I’m getting “Failed allocation for 1234 blocks, 14808 bytes” printed to the debug console when loading an elf file from a resource. Commenting out a single method makes it go away. I only have about 150 LOC in the compiled file, the elf file is 15K. Is this to be expected or am I doing something wrong?
Any way to load it as a stream or in multiple elf files or am I already at the limit of the whole device when this occurs? If I can load multiple elf files can they interact with each other if they use header files or would it have to go through managed code for them to interact?
What we usually do is load the elf file at the very very beginning of the program execution then release the buffer. Also wrap it all with forced GC to compact the heap
so…
Debug.GC(true);//compact the heap
byte[] elf = …load resource
use the elf
discard the elf
elf = null;
Debug.GC(true);//compact the heap
LOC is kind of a red herring; you have 150 and are hitting the limit. I have about 400 and rounding 5KBi. So it depends on several additional factors as you probably already suspect.
Watch out for things like say, floating point, which will easily add several K to your binary once the libraries are linked. If you are using it you could scale the numbers and work with integers only. Buffered IO could hit you hard too. Look out also for too much stuff in the heap. The MAP file is your friend.
Pulling in the header constants didn’t help at all so apparently the compiler is smart enough to only use what it needs. Using -g0 got me down to 9K and removing the single constant number I had with .0 on the end got me down to 5K.
Taking out the .0 makes the line below no longer work correctly though… Any tips for how to do that without doubling the size of the compiled binary? duty is an int.

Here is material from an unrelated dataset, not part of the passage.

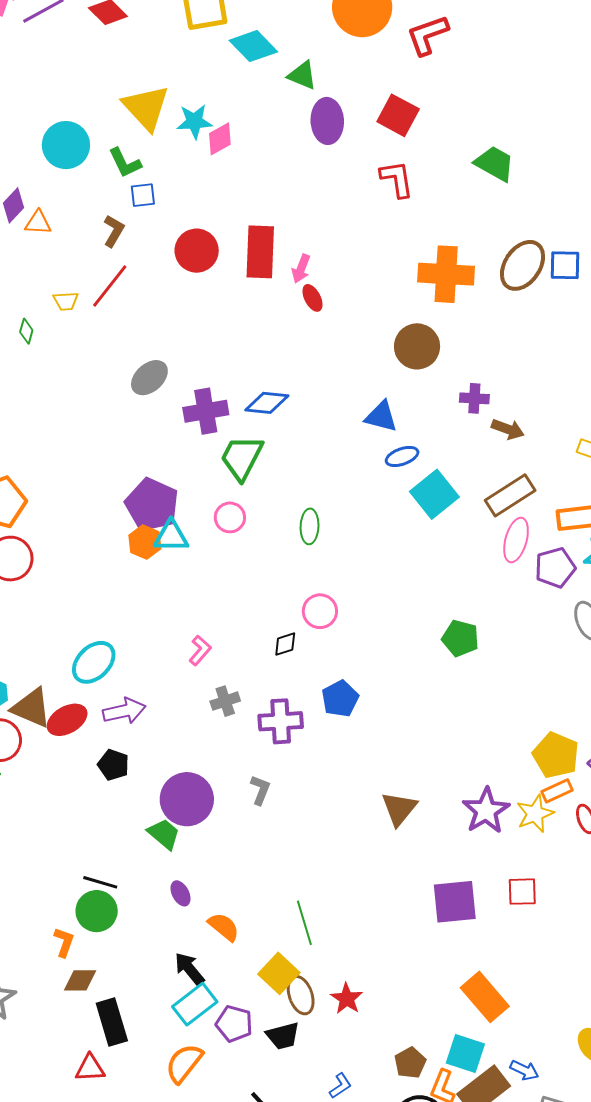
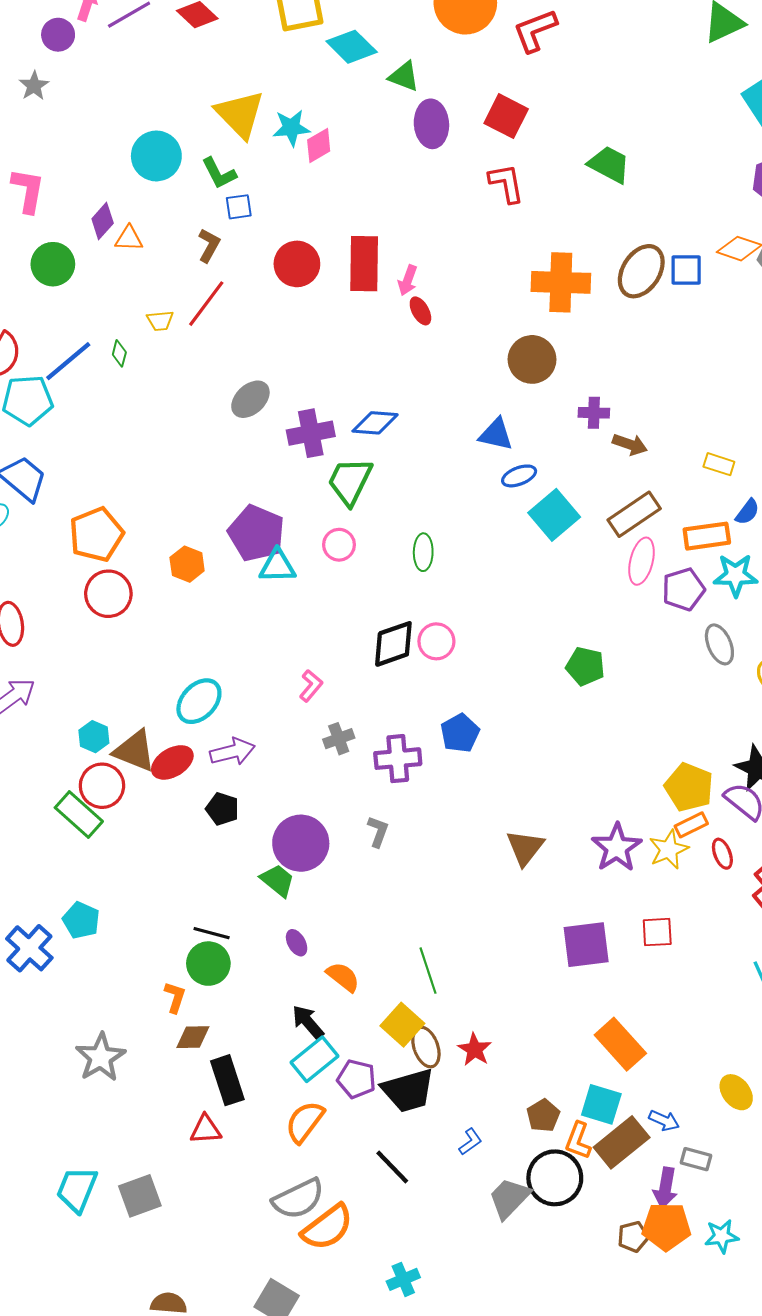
orange hexagon: (145, 542) -> (187, 564), moved
black diamond: (285, 644) -> (393, 644), moved, size x1.8
black trapezoid: (283, 1036) -> (408, 1090), size x1.5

Generous inlining will increase the size of your code as well as other factors such as loop unrolling (done in compiler optimizations), so LOC really is a very poor judge of compiled code size. If you aren’t concerned about running it in nanoseconds, and your compiler supports optimizing for speed or size, optimize for size. The code is running on an embedded chip anyway, so it will be fast as long as the code is well written. Macro’s and #define’s also increase code size since the first stage of the compiler substitutes the short hand for the long hand.
Depending on how the Yagarto chain does optimizations, setting the highest optimization may result in larger code than the un-optimized version, but depending on what you are doing, may still run just as fast. Take care when selecting the optimizations and do a before/after test with each optimization level to find out where you get the best performance/code size medium.